5253 Sayılı Dernekler Kanunu’nda derneklerin denetimine ve yaptırıma ilişkin çok sayıda düzenleme bulunduğunu vurgulayan ÇYDD açıklamasında şunları söyledi:

*Hukuksal mevzuatımız bu haliyle bile dernekler için kısıtlayıcı ve sınırlayıcı iken; TBMM’ye sunulan yeni yasa teklifinde dernek yönetimlerine kayyum atama, dernek malvarlıklarının dondurulması ve faaliyetinin durdurulmasına ilişkin düzenlemeler bulunmaktadır. Üstelik kanun teklifindeki bu kısıtlamalar, terörizmin ve kitle imha silahlarının finansmanının engellenmesi gerekçesi ile getirilmektedir.

“SİVİL TOPLUM KURULUŞLARI DEMOKRASİNİN VAZGEÇİLMEZ ARAÇLARIDIR”

*Demokratik olmayı isteyen toplumlarda sivil toplum örgütlerinin varlığı ve hukuki güvence altında etkinlik göstermesi kaçınılmazdır. Sivil toplum kuruluşları çağdaş dünyada demokratik baskı unsurları olup demokrasinin ve çoğulcu toplum yapısının vazgeçilmez araçlarıdır. Hukuk devleti içinde yurttaşlar, yaşadıkları topluma karşı sosyal sorumluluklarını ancak demokratik kuruluşlarda örgütlenerek yerine getirebilecektir.
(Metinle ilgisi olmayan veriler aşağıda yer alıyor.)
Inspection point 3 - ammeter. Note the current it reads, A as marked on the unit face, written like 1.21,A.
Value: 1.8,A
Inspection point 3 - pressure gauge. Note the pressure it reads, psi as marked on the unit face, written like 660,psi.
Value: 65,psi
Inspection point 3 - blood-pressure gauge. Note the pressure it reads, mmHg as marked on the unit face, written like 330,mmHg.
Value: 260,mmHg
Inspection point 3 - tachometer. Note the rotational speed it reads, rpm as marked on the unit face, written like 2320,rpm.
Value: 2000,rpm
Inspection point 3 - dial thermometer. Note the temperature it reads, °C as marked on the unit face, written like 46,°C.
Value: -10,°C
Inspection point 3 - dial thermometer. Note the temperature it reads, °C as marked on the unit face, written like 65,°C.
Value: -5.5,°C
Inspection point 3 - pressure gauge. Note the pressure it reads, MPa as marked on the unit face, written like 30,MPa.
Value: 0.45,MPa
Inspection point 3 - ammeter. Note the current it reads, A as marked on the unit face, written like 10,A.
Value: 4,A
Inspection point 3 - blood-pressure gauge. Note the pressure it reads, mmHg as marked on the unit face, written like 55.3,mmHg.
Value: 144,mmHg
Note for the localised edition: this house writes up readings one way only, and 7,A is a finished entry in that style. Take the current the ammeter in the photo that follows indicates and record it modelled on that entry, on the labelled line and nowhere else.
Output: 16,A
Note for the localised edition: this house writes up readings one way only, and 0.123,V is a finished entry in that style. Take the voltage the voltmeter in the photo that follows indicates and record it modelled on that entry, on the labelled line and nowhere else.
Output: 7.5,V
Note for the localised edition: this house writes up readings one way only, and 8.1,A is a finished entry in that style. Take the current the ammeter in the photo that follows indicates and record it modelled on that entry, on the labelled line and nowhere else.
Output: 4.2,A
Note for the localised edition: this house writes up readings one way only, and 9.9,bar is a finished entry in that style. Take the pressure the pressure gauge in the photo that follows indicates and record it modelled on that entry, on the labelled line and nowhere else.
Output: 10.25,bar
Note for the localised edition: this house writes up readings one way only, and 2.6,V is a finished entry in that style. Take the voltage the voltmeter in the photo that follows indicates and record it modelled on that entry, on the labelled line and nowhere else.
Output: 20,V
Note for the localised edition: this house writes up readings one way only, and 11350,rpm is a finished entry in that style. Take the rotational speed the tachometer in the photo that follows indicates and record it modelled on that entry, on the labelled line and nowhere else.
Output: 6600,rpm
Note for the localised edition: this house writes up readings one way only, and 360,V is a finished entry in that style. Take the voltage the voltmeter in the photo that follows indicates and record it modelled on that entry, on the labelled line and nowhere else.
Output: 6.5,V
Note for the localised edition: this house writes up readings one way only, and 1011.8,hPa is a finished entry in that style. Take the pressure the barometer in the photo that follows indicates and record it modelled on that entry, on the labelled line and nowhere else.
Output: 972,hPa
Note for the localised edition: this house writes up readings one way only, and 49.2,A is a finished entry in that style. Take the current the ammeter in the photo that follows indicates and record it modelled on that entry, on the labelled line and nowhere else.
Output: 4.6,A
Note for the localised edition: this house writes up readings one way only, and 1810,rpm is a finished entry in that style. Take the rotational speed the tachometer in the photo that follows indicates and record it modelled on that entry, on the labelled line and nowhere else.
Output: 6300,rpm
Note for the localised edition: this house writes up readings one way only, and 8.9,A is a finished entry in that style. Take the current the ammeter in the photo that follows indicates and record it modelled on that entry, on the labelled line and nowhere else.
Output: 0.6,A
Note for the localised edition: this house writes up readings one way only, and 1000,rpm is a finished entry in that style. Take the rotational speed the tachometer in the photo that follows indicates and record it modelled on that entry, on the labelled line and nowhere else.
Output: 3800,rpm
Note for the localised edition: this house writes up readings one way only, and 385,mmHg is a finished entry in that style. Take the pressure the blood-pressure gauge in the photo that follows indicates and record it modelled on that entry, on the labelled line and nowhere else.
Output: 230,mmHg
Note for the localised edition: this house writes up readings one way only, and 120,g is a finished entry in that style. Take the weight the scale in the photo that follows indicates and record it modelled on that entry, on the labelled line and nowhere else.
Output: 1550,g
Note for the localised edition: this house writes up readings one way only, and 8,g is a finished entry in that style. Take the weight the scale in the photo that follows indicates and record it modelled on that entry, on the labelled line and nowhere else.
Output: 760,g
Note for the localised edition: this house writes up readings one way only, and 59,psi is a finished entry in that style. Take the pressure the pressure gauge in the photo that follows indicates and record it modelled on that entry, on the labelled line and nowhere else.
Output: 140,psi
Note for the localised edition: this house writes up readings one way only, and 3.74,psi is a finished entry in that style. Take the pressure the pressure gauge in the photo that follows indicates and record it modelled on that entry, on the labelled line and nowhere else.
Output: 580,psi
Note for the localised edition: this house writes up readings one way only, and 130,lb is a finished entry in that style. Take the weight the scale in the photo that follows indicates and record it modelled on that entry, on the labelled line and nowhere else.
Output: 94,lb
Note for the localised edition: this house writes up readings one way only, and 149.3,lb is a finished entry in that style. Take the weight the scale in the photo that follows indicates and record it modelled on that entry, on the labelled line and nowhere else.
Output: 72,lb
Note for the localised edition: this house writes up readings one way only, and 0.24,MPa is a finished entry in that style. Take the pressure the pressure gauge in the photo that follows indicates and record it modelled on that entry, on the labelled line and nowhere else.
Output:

“SİVİL TOPLUM FAALİYETLERİNİN KISITLANMASI KABUL EDİLEMEZ”

*Özellikle belirtmek isteriz ki Atatürk ilke ve devrimlerinin korunması ve geleceğe taşınması için kurulan ve 31 yıldır bu amaçla toplum yararına çalışan Çağdaş Yaşamı Destekleme Derneği; her türlü terörün, kamu düzenine ve demokratik toplum yapısına aykırı her türlü eylemin karşısındadır. Bununla birlikte, bu gerekçeler bahane edilerek yurttaşların örgütlenme hakkının ve sivil toplum faaliyetlerinin kısıtlanması da kabul edilemez.

“HAKKIN ÖZÜNE ZARAR VERİLMEMELİ”

*Kamu erkinin elinde terörle mücadele edecek her türlü imkan ve araç zaten bulunmakta iken bu gerekçe ile derneklerin yönetimlerine kayyum atanabilmesi, malvarlıklarına el konulabilmesi ve faaliyetlerinin durdurulabilmesi ülkemizin de taraf olduğu Avrupa İnsan Hakları Sözleşmesi’nin (AİHS) dernek kurma özgürlüğü ile Anayasa’nın demokratik devlet ve hukuk devleti ilkelerine aykırıdır. Bu düzenleme ile devlet ve toplum yapısı, kazanılmış anayasal hak ve özgürlükler geriye gidecektir. Hakkın özüne zarar verilmemelidir.

“BU YASA TEKLİFİ ÖNCELİKLE GERİ ÇEKİLMELİDİR”

*Anayasa hükümlerinin ve demokratik toplum yapımızın korunması adına, bu yasa teklifi öncelikle geri çekilmelidir. Yasa teklifi geri çekilmez ise Türkiye Büyük Millet Meclisi üyelerini yasa teklifini reddetme konusunda göreve ve duyarlı olmaya davet ediyoruz.